> **EXERCISE SET**
**1)** According to the listed building record, who designed the former police station, and in what year?
**2)** Rewrite the listed building record, everything from "Dingwall Sheriff Court" down to "for this record.", with "online" changed to "digital".

> **SUPPLIED TEXT**
* * *
Listed Building

The only legal part of the listing under the Planning (Listing Buildings and Conservation Areas) (Scotland) Act 1997 is the address/name of site. Addresses and building names may have changed since the date of listing – see 'About Listed Buildings' below for more information. The further details below the 'Address/Name of Site' are provided for information purposes only.

Address/Name of Site

Dingwall Sheriff Court including former police station, prison, gatepiers and railings, Ferry Road, DingwallLB24500

Status: Designated

Documents

There are no additional online documents for this record.

Summary

Category
B
Date Added
31/08/1983
Last Date Amended
10/09/2015
Local Authority
Highland
Planning Authority
Highland
Burgh
Dingwall
NGR
NH 55440 58648
Coordinates
255440, 858648

Description

Thomas Brown II, 1842-45, court house and former prison; Andrew Maitland, 1864, former police station. Large 2-storey, 9-bay, roughly rectangular-plan Tudor Gothic court house and 2-storey, 3-bay, roughly rectangular plan former police station attached at east. Tooled ashlar with polished ashlar dressings. Advanced centre hoodmoulded door to court house, and tall tripartite window with continuous hoodmould above lighting courtroom. Steeply pitched parapeted and finialled gable flanked by gabled bays with canted windows rising 2 storeys. Further ranges set back with square, 3-storey towers in re-entrant angles, at west linked to similar tower by wide 3-bay range. The court house is linked at east angle tower to a later, former police station, with centre hoodmoulded door and first floor windows rise through wallhead as gabled dormers. Wallheads and parapets predominantly crenellated. Mainly 4-pane glazing. Tall, polygonal end stacks (some truncated) and slate roofs.

Interior, seen in 2014, is arranged with the court and public offices at ground floor and an east facing main courtroom at first floor accessed from a dog-legged staircase with decorative barley sugar iron balusters and timber handrail. Much of the 1842-45 plan remains. Large principal courtroom retains most of its mid 19th century furnishings including raked and curved public seating and timber panelled front to Sheriff's bench and jury box. Tripartite window behind bench flanked by round arch niches. A dentilled pediment is evident above north and south end windows. Ribbed ceiling with timber panelled braces and central pendentives. Decorative roof vents. Architectural detailing remains on most rooms, such as cornice, fireplaces, and panelled doors. Hallways have pointed arch detailing to ceiling, some with decorative cross-ribbed vaulting. The interior of the former police station was not seen in 2014.
* * *
> **EXERCISE DATA**

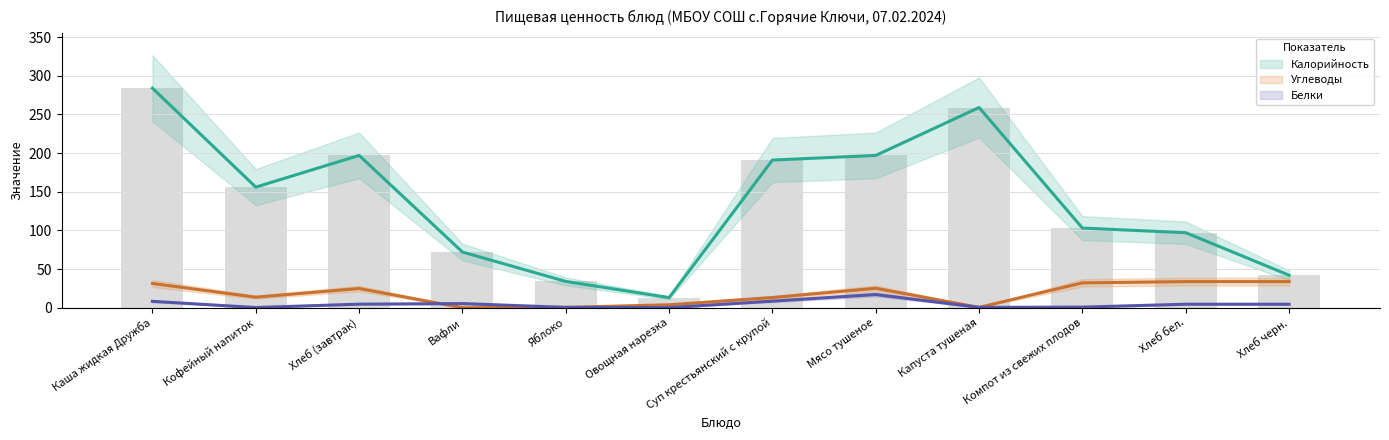

Between Кофейный напиток and Каша жидкая Дружба, which is larger?

Каша жидкая Дружба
* * *
> **EXERCISE ANSWERS**
**1)** Andrew Maitland, in 1864.

**2)**
Dingwall Sheriff Court including former police station, prison, gatepiers and railings, Ferry Road, DingwallLB24500

Status: Designated

Documents

There are no additional digital documents for this record.